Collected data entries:

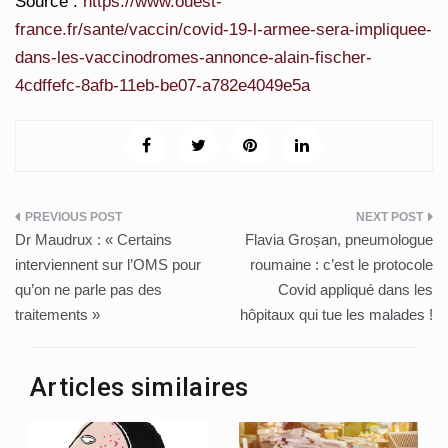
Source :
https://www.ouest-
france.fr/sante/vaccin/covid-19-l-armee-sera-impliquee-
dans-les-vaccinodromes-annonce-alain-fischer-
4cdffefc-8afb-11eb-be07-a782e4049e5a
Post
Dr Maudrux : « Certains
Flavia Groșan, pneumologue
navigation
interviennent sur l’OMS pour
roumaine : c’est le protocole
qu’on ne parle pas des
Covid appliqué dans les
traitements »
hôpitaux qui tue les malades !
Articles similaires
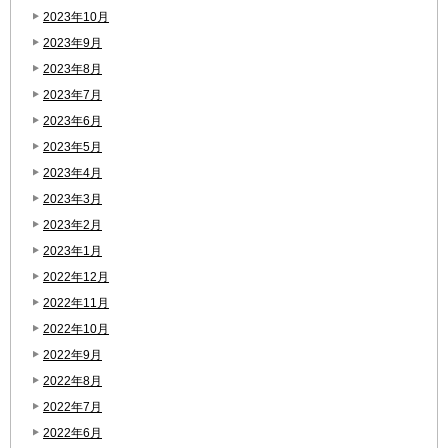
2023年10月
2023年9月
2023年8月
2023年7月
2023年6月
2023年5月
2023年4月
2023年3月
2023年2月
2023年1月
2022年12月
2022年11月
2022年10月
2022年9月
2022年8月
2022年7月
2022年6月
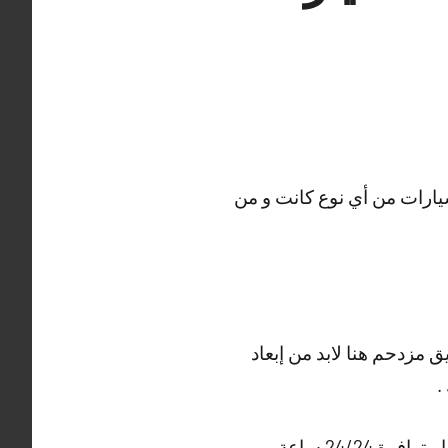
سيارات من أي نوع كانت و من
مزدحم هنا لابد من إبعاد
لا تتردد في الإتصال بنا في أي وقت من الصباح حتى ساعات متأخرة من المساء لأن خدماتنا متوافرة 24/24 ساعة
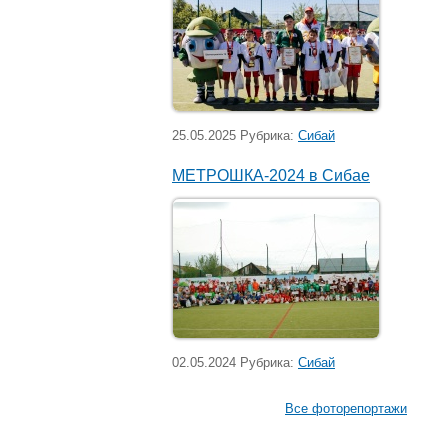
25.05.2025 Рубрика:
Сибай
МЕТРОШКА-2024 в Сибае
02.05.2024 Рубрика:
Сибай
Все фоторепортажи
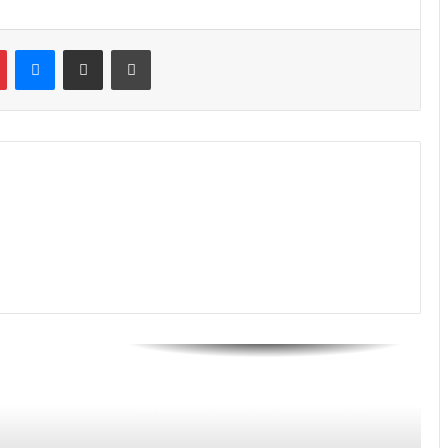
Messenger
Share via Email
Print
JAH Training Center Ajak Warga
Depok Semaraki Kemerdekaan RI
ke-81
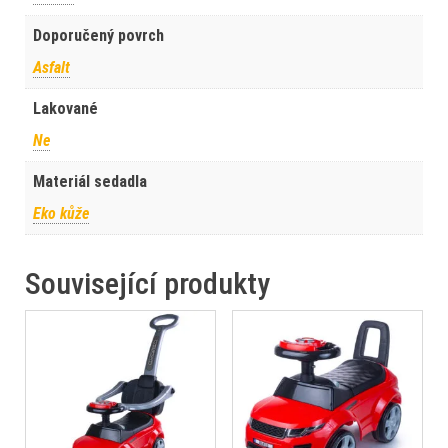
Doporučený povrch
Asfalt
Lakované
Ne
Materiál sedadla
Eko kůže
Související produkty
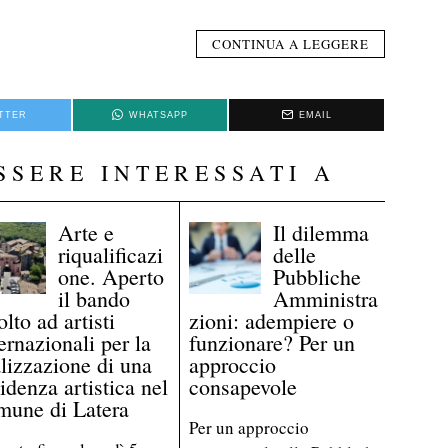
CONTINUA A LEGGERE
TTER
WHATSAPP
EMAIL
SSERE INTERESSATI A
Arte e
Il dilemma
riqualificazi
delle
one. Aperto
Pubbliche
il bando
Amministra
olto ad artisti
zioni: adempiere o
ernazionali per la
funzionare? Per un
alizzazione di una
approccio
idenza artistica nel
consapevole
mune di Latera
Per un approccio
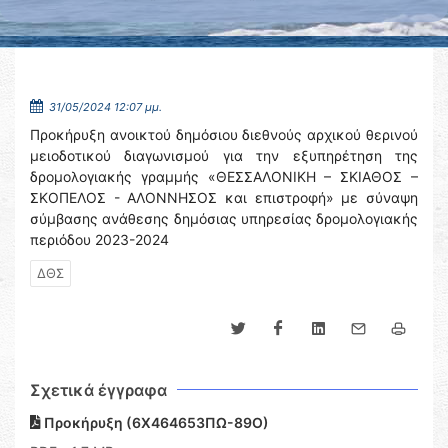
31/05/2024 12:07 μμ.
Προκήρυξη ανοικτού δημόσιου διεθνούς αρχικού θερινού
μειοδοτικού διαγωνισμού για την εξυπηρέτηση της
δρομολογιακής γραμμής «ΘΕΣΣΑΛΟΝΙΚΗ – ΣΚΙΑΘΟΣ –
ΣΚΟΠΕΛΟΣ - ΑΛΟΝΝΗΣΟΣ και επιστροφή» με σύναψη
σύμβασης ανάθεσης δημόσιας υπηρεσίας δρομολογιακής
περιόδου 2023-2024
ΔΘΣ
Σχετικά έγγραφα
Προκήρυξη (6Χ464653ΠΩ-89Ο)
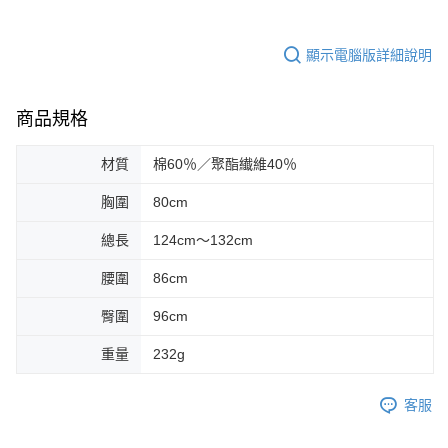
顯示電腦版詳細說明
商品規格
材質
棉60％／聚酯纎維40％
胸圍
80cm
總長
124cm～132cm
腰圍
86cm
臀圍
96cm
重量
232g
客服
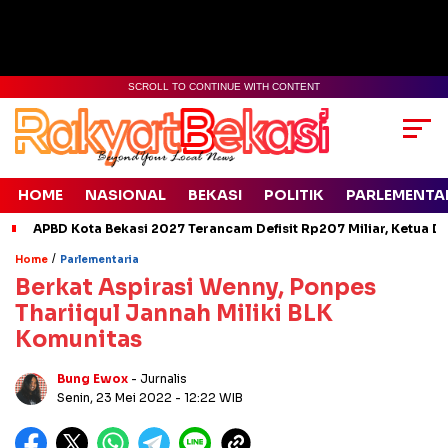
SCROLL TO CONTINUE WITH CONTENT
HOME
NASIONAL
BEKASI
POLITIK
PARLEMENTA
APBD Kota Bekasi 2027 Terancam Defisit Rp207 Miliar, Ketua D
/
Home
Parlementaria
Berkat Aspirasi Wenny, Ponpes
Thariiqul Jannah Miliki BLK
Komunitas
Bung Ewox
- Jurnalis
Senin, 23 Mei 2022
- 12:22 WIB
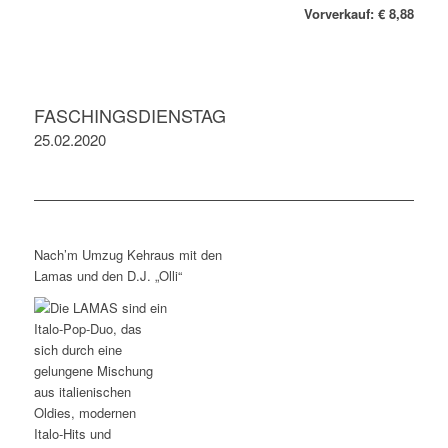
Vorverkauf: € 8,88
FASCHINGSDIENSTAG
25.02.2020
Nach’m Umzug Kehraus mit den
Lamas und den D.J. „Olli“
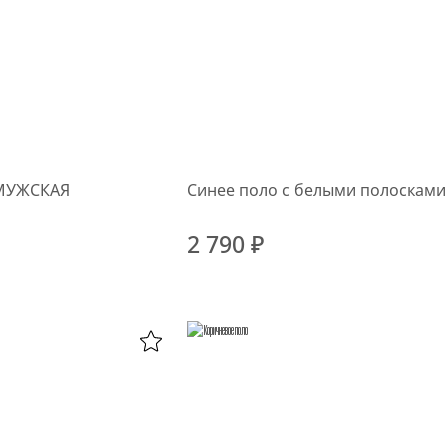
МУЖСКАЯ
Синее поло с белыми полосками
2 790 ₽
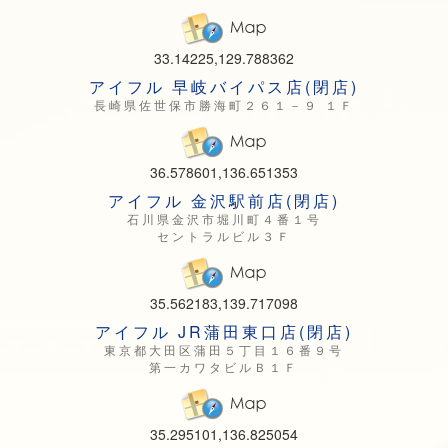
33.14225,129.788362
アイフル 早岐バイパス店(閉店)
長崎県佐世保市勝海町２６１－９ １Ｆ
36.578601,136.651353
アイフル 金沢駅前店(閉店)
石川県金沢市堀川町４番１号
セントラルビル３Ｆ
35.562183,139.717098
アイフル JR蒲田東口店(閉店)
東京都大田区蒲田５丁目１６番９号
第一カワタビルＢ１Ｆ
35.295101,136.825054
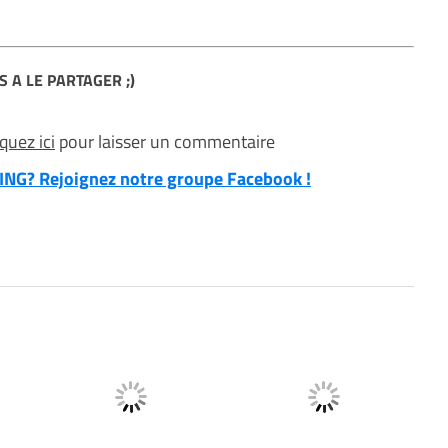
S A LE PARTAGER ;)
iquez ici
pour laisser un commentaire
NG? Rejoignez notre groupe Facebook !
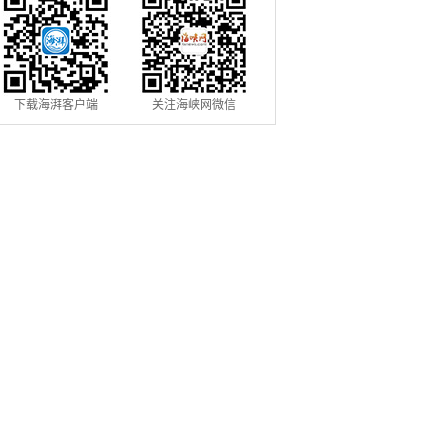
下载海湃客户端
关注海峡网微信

**What to do**: For every line above with the word "Рубрика" in it, make a copy.

**Written response**:
25.05.2025 Рубрика:
02.05.2024 Рубрика:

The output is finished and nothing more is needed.